Using Molecular Orbital Theory, Draw The Molecular Orbital Energy Diagram For B2 (A) Draw The Atomic Orbital Diagram For Each Boron Atom, (B) Draw And Label The Molecular Orbital Diagram In The Middle, Using Dashed Lines To Show Which Atomic Orbitals Combine, (C) Fill In All Electrons. The Energy Levels For The Molecular Orbitals Are: Lowest To Highest
The Correct Answer and Explanation is :
To construct the molecular orbital (MO) energy diagram for the ( \text{B}_2 ) molecule using Molecular Orbital Theory, we follow several steps, taking into account the electronic configuration of boron and how its atomic orbitals combine to form molecular orbitals.
Step 1: Atomic Orbital Diagram for Each Boron Atom
Each boron atom has an atomic number of 5, which means its electron configuration is ( 1s^2 2s^2 2p^1 ). In a molecular orbital diagram, the valence electrons (those in the ( 2s ) and ( 2p ) orbitals) participate in bonding.
- The atomic orbitals of each boron atom are:
- ( 2s ) (2 electrons)
- ( 2p ) (1 electron)
Step 2: Molecular Orbital Diagram
For the ( \text{B}_2 ) molecule, we have two boron atoms, so we consider the atomic orbitals from both atoms combining to form molecular orbitals.
- The atomic orbitals involved in bonding are the ( 2s ) and ( 2p ) orbitals.
- The ( 2s ) orbitals combine to form a ( \sigma_{2s} ) bonding orbital and a ( \sigma^*_{2s} ) antibonding orbital.
- The ( 2p ) orbitals combine to form a ( \sigma_{2p_z} ) bonding orbital and a ( \pi_{2p_x} ) and ( \pi_{2p_y} ) degenerate bonding orbitals.
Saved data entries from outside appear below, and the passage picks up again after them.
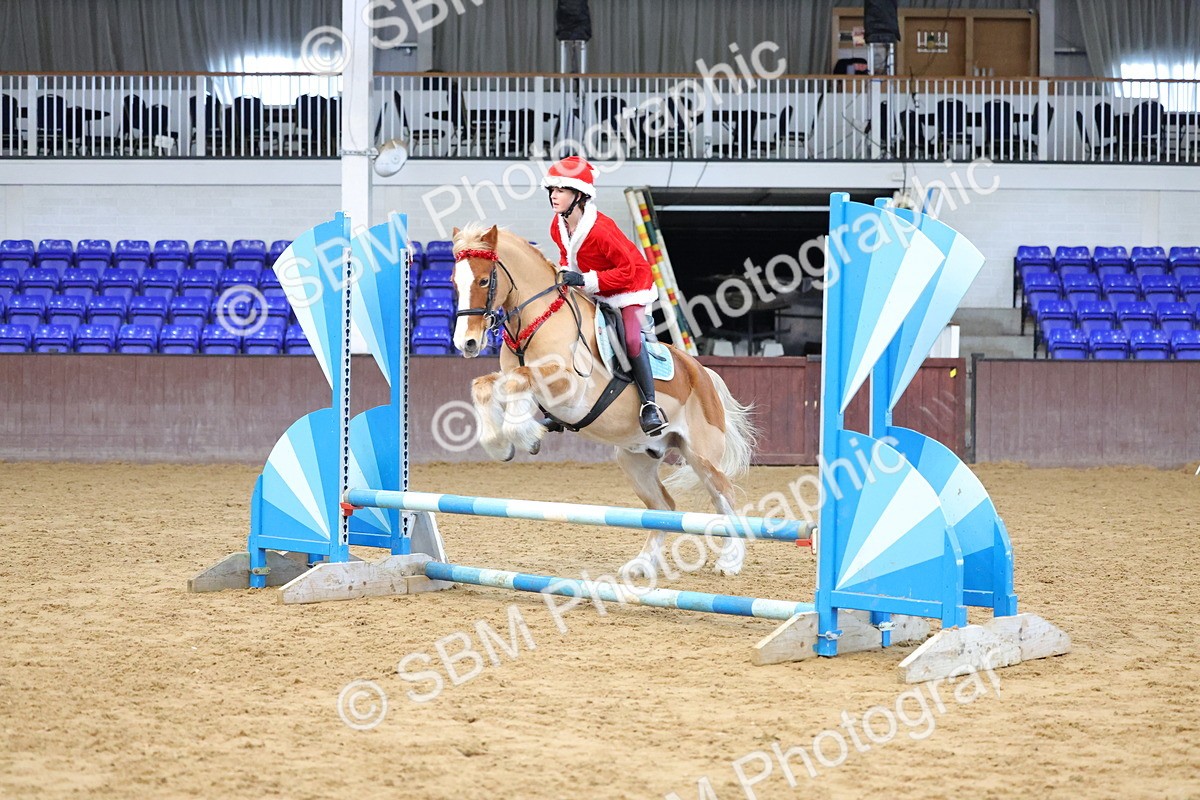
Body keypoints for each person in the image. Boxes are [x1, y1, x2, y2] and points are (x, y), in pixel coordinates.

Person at [541, 155, 667, 436]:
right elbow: (566, 257)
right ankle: (559, 409)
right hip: (595, 288)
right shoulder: (557, 225)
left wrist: (584, 280)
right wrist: (565, 276)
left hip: (630, 289)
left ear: (579, 195)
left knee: (632, 340)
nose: (554, 195)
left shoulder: (601, 230)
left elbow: (628, 271)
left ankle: (650, 405)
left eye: (561, 190)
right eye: (552, 189)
The antibonding orbitals are ( \pi^{2p_x} ), ( \pi^{2p_y} ), and ( \sigma^*_{2p_z} ).
The energy diagram for the molecular orbitals of ( \text{B}_2 ) is shown as follows:
- ( \sigma_{2s} ) is the lowest energy orbital.
- ( \sigma^*_{2s} ) is the next higher energy.
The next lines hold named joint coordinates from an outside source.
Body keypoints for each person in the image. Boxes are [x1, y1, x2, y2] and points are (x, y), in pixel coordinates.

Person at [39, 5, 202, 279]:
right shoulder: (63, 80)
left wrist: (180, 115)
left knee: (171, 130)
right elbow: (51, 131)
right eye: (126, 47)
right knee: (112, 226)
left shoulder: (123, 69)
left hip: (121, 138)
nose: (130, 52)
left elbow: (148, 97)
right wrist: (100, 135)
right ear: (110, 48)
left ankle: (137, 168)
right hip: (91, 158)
- ( \sigma_{2p_z} ) is higher than ( \sigma^*_{2s} ).
- ( \pi_{2p_x} ) and ( \pi_{2p_y} ) are at higher energy.
- ( \pi^{2p_x} ) and ( \pi^{2p_y} ) are higher than ( \pi_{2p_x} ).
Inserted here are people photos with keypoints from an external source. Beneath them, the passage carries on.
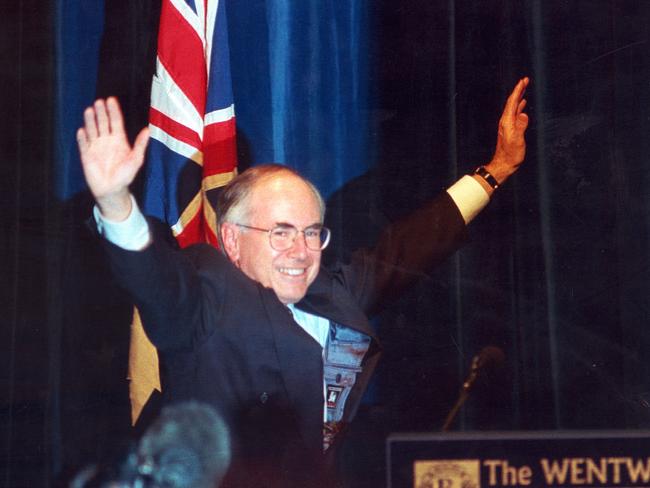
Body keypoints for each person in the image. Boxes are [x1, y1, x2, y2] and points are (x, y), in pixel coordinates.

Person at [77, 78, 529, 487]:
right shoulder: (207, 294)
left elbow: (409, 247)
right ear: (232, 240)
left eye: (312, 232)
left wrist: (494, 172)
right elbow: (158, 282)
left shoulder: (330, 293)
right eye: (281, 232)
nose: (300, 249)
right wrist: (116, 203)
- ( \sigma^*_{2p_z} ) is the highest energy orbital.
Step 3: Filling in Electrons
- Each boron atom contributes 5 electrons, so for ( \text{B}_2 ), we have a total of 10 electrons to distribute.
- The order of filling the molecular orbitals (from lowest to highest energy) is as follows:
- 2 electrons in ( \sigma_{2s} )
- 2 electrons in ( \sigma^*_{2s} )
- 4 electrons in ( \pi_{2p_x} ) and ( \pi_{2p_y} )
- 2 electrons in ( \sigma_{2p_z} )
Thus, the molecular orbital diagram for ( \text{B}_2 ) will have:
- ( 2 ) electrons in ( \sigma_{2s} )
- ( 2 ) electrons in ( \sigma^*_{2s} )
- ( 4 ) electrons in ( \pi_{2p_x} ) and ( \pi_{2p_y} )
- ( 2 ) electrons in ( \sigma_{2p_z} )
Conclusion
The ( \text{B}_2 ) molecule, with a total of 10 valence electrons, has a bond order of 1, as calculated by the formula:
[
\text{Bond Order} = \frac{1}{2} \left( \text{(number of electrons in bonding MOs)} – \text{(number of electrons in antibonding MOs)} \right)
]
This shows that the ( \text{B}_2 ) molecule has a single bond.